Siapapun sepakat bahwa pembunuhan di luar hak itu adalah kejahatan yang luar biasa, siapapun pelakunya. Apakah pelakunya dari terduga teroris, aparat Densus 88, preman, atau siapapun yang menjadi aktor dari hilangnya nyawa seseorang. Dialog oleh banyak orang tetap masih dipandang sebagai media dan kekuatan yang bisa mereduksi teror demi teror.
Pendekatan persuasif dan humanis masih menjadi pilihan bagi orang-orang yang berakal dan bernurani.Teror ataupun terorisme tidak bisa disentuh dilevel akibatnya saja tanpa peduli dengan akar atau sebab utama kelahirannya. Terorisme di Indonesia juga bukan kasus yang berdiri sendiri, masih terkait erat dengan dimensi politik domestik dan global.
Kedamaian Poso akan tumbuh berbanding lurus dengan sejauh mana negara mampu mereduksi teror dengan pendekatan manusiawi dan berkeadilan. Pendekatan yang komprehensif mengurai akar konflik, mereduksi akar teror dan menjunjung tinggi keadilan untuk semua warga negara.Mengerem pendekatan militeristik serta mengubur moral arogansi aparat keamanan yang selama ini dipertontonkan.Orang-orang yang secara aktual terdzalimi harus mendapatkan haknya, dan yang melakukan kedzaliman harus mendapatkan ganjaran setimpal.

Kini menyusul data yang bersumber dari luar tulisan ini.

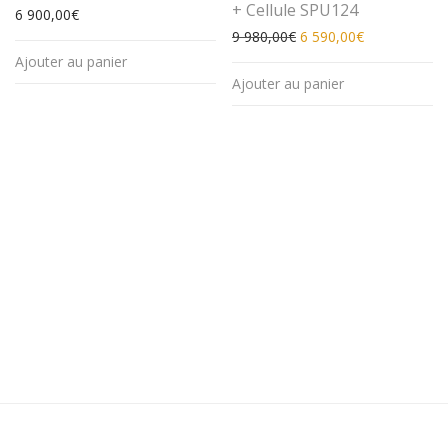
+ Cellule SPU124
6 900,00
€
Le prix initial était : 9 
Le prix actuel
9 980,00
€
6 590,00
€
Ajouter au panier
Ajouter au panier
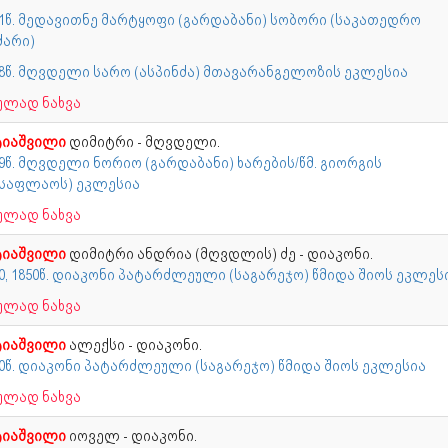
81წ. მედავითნე მარტყოფი (გარდაბანი) სობორი (საკათედრო
ძარი)
88წ. მღვდელი სარო (ასპინძა) მთავარანგელოზის ეკლესია
ულად ნახვა
ტიაშვილი
დიმიტრი - მღვდელი.
9წ. მღვდელი ნორიო (გარდაბანი) ხარების/წმ. გიორგის
ასაფლაოს) ეკლესია
ულად ნახვა
ტიაშვილი
დიმიტრი ანდრია (მღვდლის) ძე - დიაკონი.
0, 1850წ. დიაკონი პატარძლეული (საგარეჯო) წმიდა შიოს ეკლეს
ულად ნახვა
ტიაშვილი
ალექსი - დიაკონი.
70წ. დიაკონი პატარძლეული (საგარეჯო) წმიდა შიოს ეკლესია
ულად ნახვა
ტიაშვილი
იოველ - დიაკონი.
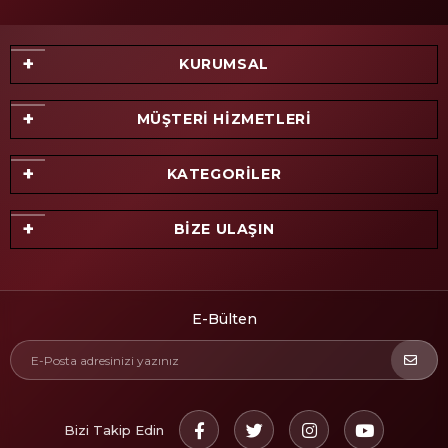
KURUMSAL
MÜŞTERİ HİZMETLERİ
KATEGORİLER
BİZE ULAŞIN
E-Bülten
Bizi Takip Edin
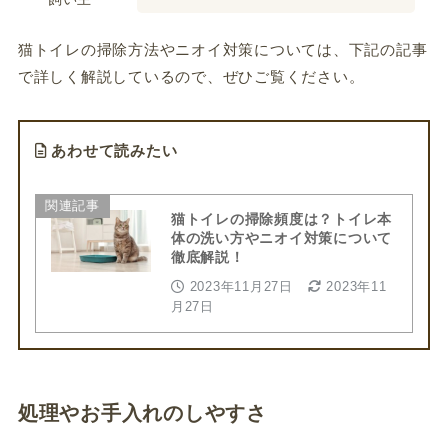
猫トイレの掃除方法やニオイ対策については、下記の記事
で詳しく解説しているので、ぜひご覧ください。
あわせて読みたい
関連記事
猫トイレの掃除頻度は？トイレ本
体の洗い方やニオイ対策について
徹底解説！
2023年11月27日
2023年11
月27日
処理やお手入れのしやすさ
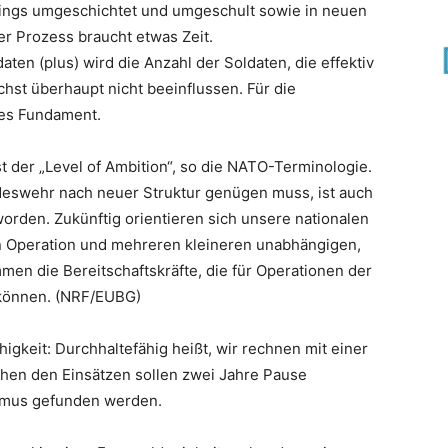
rdings umgeschichtet und umgeschult sowie in neuen
r Prozess braucht etwas Zeit.
en (plus) wird die Anzahl der Soldaten, die effektiv
chst überhaupt nicht beeinflussen. Für die
des Fundament.
t der „Level of Ambition“, so die NATO-Terminologie.
deswehr nach neuer Struktur genügen muss, ist auch
rden. Zukünftig orientieren sich unsere nationalen
en Operation und mehreren kleineren unabhängigen,
men die Bereitschaftskräfte, die für Operationen der
 können. (NRF/EUBG)
higkeit: Durchhaltefähig heißt, wir rechnen mit einer
chen den Einsätzen sollen zwei Jahre Pause
thmus gefunden werden.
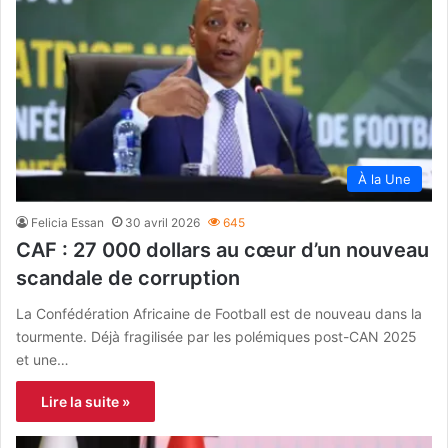
À la Une
Felicia Essan
30 avril 2026
645
CAF : 27 000 dollars au cœur d’un nouveau
scandale de corruption
La Confédération Africaine de Football est de nouveau dans la
tourmente. Déjà fragilisée par les polémiques post-CAN 2025
et une…
Lire la suite »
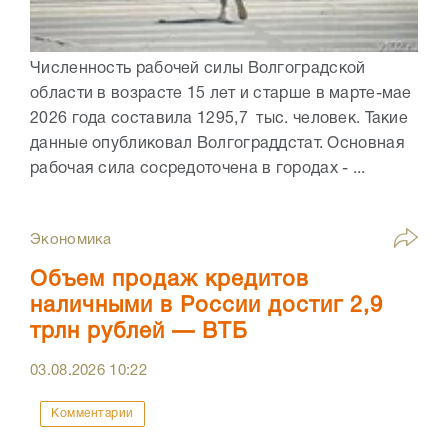
Численность рабочей силы Волгоградской
области в возрасте 15 лет и старше в марте-мае
2026 года составила 1295,7 тыс. человек. Такие
данные опубликовал Волгограддстат. Основная
рабочая сила сосредоточена в городах - ...
Экономика
Объем продаж кредитов
наличными в России достиг 2,9
трлн рублей — ВТБ
03.08.2026
10:22
Комментарии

Negaralah yang punya peran dominan dan harus hadir untuk meretas ini semua. Jika tidak, maka semua masyarakat Indonesia harus memaklumi baik dengan suka atau terpaksa bahwa “pengadilan jalanan” kapan saja bisa berlaku.Atau ada kesimpulan lain bahwa karena sebuah kepentingan maka konflik, teror dan kekerasan di Poso seperti drama yang terus dilestarikan dengan banyak episode.